Dni pustelnicze wiodłem sam w ukryciu
Schylony jedno nad snów mych łan złoty,
I więcej w myślach grzeszyłem niż w życiu
I pieścił mary i kochał tęsknoty.
Wiosna ma była elegijną pieśnią,
Którą mi życie załkało na fletni,
A dni wesela jak ta darń, co pleśnią
W gruz, w bruk się wciska dzięki rosie letniej.

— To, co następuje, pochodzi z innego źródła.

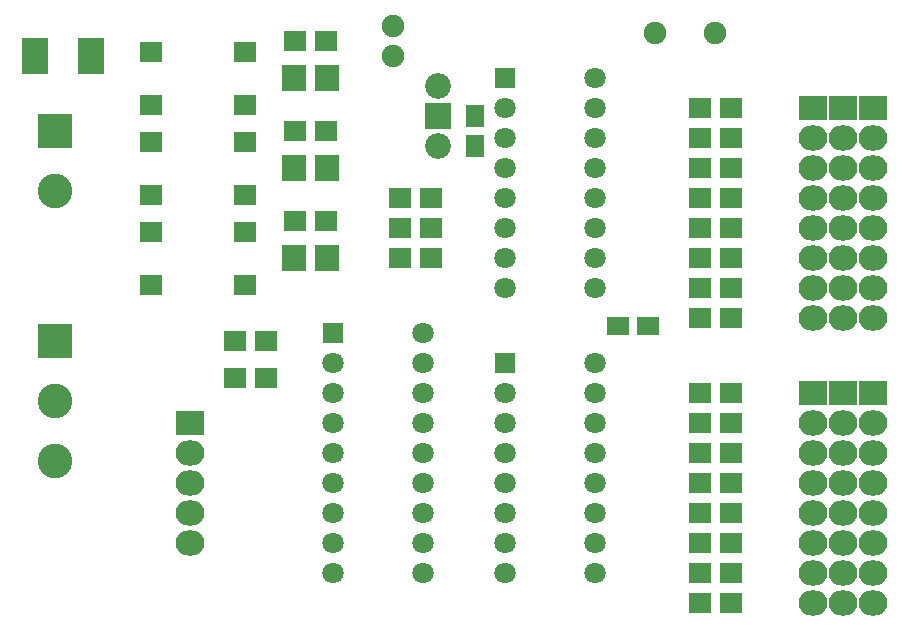
<source format=gts>
G04 #@! TF.FileFunction,Soldermask,Top*
%FSLAX46Y46*%
G04 Gerber Fmt 4.6, Leading zero omitted, Abs format (unit mm)*
G04 Created by KiCad (PCBNEW (2015-04-09 BZR 5589)-product) date Sunday, April 12, 2015 'PMt' 01:39:24 PM*
%MOMM*%
G01*
G04 APERTURE LIST*
%ADD10C,0.150000*%
%ADD11C,1.901140*%
%ADD12R,1.900000X1.650000*%
%ADD13R,1.650000X1.900000*%
%ADD14R,1.997660X2.200860*%
%ADD15R,2.200860X3.100020*%
%ADD16R,2.432000X2.127200*%
%ADD17O,2.432000X2.127200*%
%ADD18R,2.940000X2.940000*%
%ADD19C,2.940000*%
%ADD20R,1.900000X1.700000*%
%ADD21R,1.950000X1.700000*%
%ADD22R,1.797000X1.797000*%
%ADD23C,1.797000*%
%ADD24C,2.178000*%
%ADD25R,2.178000X2.178000*%
G04 APERTURE END LIST*
D10*
D11*
X174625000Y-100330000D03*
X169545000Y-100330000D03*
X147320000Y-102235000D03*
X147320000Y-99695000D03*
D12*
X168890000Y-125095000D03*
X166390000Y-125095000D03*
D13*
X154305000Y-109835000D03*
X154305000Y-107335000D03*
D14*
X141754860Y-104140000D03*
X138915140Y-104140000D03*
X141754860Y-111760000D03*
X138915140Y-111760000D03*
X141754860Y-119380000D03*
X138915140Y-119380000D03*
D15*
X116979700Y-102235000D03*
X121780300Y-102235000D03*
D16*
X182880000Y-106680000D03*
D17*
X182880000Y-109220000D03*
X182880000Y-111760000D03*
X182880000Y-114300000D03*
X182880000Y-116840000D03*
X182880000Y-119380000D03*
X182880000Y-121920000D03*
X182880000Y-124460000D03*
D16*
X187960000Y-106680000D03*
D17*
X187960000Y-109220000D03*
X187960000Y-111760000D03*
X187960000Y-114300000D03*
X187960000Y-116840000D03*
X187960000Y-119380000D03*
X187960000Y-121920000D03*
X187960000Y-124460000D03*
D16*
X185420000Y-106680000D03*
D17*
X185420000Y-109220000D03*
X185420000Y-111760000D03*
X185420000Y-114300000D03*
X185420000Y-116840000D03*
X185420000Y-119380000D03*
X185420000Y-121920000D03*
X185420000Y-124460000D03*
D16*
X182880000Y-130810000D03*
D17*
X182880000Y-133350000D03*
X182880000Y-135890000D03*
X182880000Y-138430000D03*
X182880000Y-140970000D03*
X182880000Y-143510000D03*
X182880000Y-146050000D03*
X182880000Y-148590000D03*
D16*
X187960000Y-130810000D03*
D17*
X187960000Y-133350000D03*
X187960000Y-135890000D03*
X187960000Y-138430000D03*
X187960000Y-140970000D03*
X187960000Y-143510000D03*
X187960000Y-146050000D03*
X187960000Y-148590000D03*
D16*
X185420000Y-130810000D03*
D17*
X185420000Y-133350000D03*
X185420000Y-135890000D03*
X185420000Y-138430000D03*
X185420000Y-140970000D03*
X185420000Y-143510000D03*
X185420000Y-146050000D03*
X185420000Y-148590000D03*
D16*
X130175000Y-133350000D03*
D17*
X130175000Y-135890000D03*
X130175000Y-138430000D03*
X130175000Y-140970000D03*
X130175000Y-143510000D03*
D18*
X118745000Y-126365000D03*
D19*
X118745000Y-131445000D03*
X118745000Y-136525000D03*
D18*
X118745000Y-108585000D03*
D19*
X118745000Y-113665000D03*
D20*
X173275000Y-106680000D03*
X175975000Y-106680000D03*
X173275000Y-109220000D03*
X175975000Y-109220000D03*
X173275000Y-111760000D03*
X175975000Y-111760000D03*
X173275000Y-114300000D03*
X175975000Y-114300000D03*
X173275000Y-116840000D03*
X175975000Y-116840000D03*
X173275000Y-119380000D03*
X175975000Y-119380000D03*
X173275000Y-121920000D03*
X175975000Y-121920000D03*
X173275000Y-124460000D03*
X175975000Y-124460000D03*
X173275000Y-130810000D03*
X175975000Y-130810000D03*
X173275000Y-133350000D03*
X175975000Y-133350000D03*
X173275000Y-135890000D03*
X175975000Y-135890000D03*
X173275000Y-138430000D03*
X175975000Y-138430000D03*
X173275000Y-140970000D03*
X175975000Y-140970000D03*
X173275000Y-143510000D03*
X175975000Y-143510000D03*
X173275000Y-146050000D03*
X175975000Y-146050000D03*
X173275000Y-148590000D03*
X175975000Y-148590000D03*
X150575000Y-114300000D03*
X147875000Y-114300000D03*
X141685000Y-100965000D03*
X138985000Y-100965000D03*
X150575000Y-116840000D03*
X147875000Y-116840000D03*
X141685000Y-108585000D03*
X138985000Y-108585000D03*
X150575000Y-119380000D03*
X147875000Y-119380000D03*
X141685000Y-116205000D03*
X138985000Y-116205000D03*
X136605000Y-126365000D03*
X133905000Y-126365000D03*
X136605000Y-129540000D03*
X133905000Y-129540000D03*
D21*
X126835000Y-106390000D03*
X126835000Y-101890000D03*
X134785000Y-101890000D03*
X134785000Y-106390000D03*
X126835000Y-114010000D03*
X126835000Y-109510000D03*
X134785000Y-109510000D03*
X134785000Y-114010000D03*
X126835000Y-121630000D03*
X126835000Y-117130000D03*
X134785000Y-117130000D03*
X134785000Y-121630000D03*
D22*
X142240000Y-125730000D03*
D23*
X142240000Y-128270000D03*
X142240000Y-130810000D03*
X142240000Y-133350000D03*
X142240000Y-135890000D03*
X142240000Y-138430000D03*
X142240000Y-140970000D03*
X142240000Y-143510000D03*
X142240000Y-146050000D03*
X149860000Y-146050000D03*
X149860000Y-143510000D03*
X149860000Y-140970000D03*
X149860000Y-138430000D03*
X149860000Y-135890000D03*
X149860000Y-133350000D03*
X149860000Y-130810000D03*
X149860000Y-128270000D03*
X149860000Y-125730000D03*
D22*
X156845000Y-104140000D03*
D23*
X156845000Y-106680000D03*
X156845000Y-109220000D03*
X156845000Y-111760000D03*
X156845000Y-114300000D03*
X156845000Y-116840000D03*
X156845000Y-119380000D03*
X156845000Y-121920000D03*
X164465000Y-121920000D03*
X164465000Y-119380000D03*
X164465000Y-116840000D03*
X164465000Y-114300000D03*
X164465000Y-111760000D03*
X164465000Y-109220000D03*
X164465000Y-106680000D03*
X164465000Y-104140000D03*
D22*
X156845000Y-128270000D03*
D23*
X156845000Y-130810000D03*
X156845000Y-133350000D03*
X156845000Y-135890000D03*
X156845000Y-138430000D03*
X156845000Y-140970000D03*
X156845000Y-143510000D03*
X156845000Y-146050000D03*
X164465000Y-146050000D03*
X164465000Y-143510000D03*
X164465000Y-140970000D03*
X164465000Y-138430000D03*
X164465000Y-135890000D03*
X164465000Y-133350000D03*
X164465000Y-130810000D03*
X164465000Y-128270000D03*
D24*
X151130000Y-104775000D03*
D25*
X151130000Y-107315000D03*
D24*
X151130000Y-109855000D03*
M02*

</source>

Jak porost, co się w zielniku possychał,
Szare, bezbarwne są wspomnienia u mnie;
Zatęchły odór nędzy tylkom wdychał,
Plon poniżonych gromadząc w swem gumnie.
Ogrom wszechświata, gdy olśnił me oczy
Tajnią sił wiecznych i światłem osnową,
Od niezmierzonych odbity przeźroczy,
W duszy się mojej zestrzelił na nowo.
Z wieści dziejowych stęgłej krwi opary,
Grozę Nicości ssałem z duszy własnej;
Byt mi igraszką, w której szczęścia mary
W górnych lśnią warstwach, jak blask pereł jasny.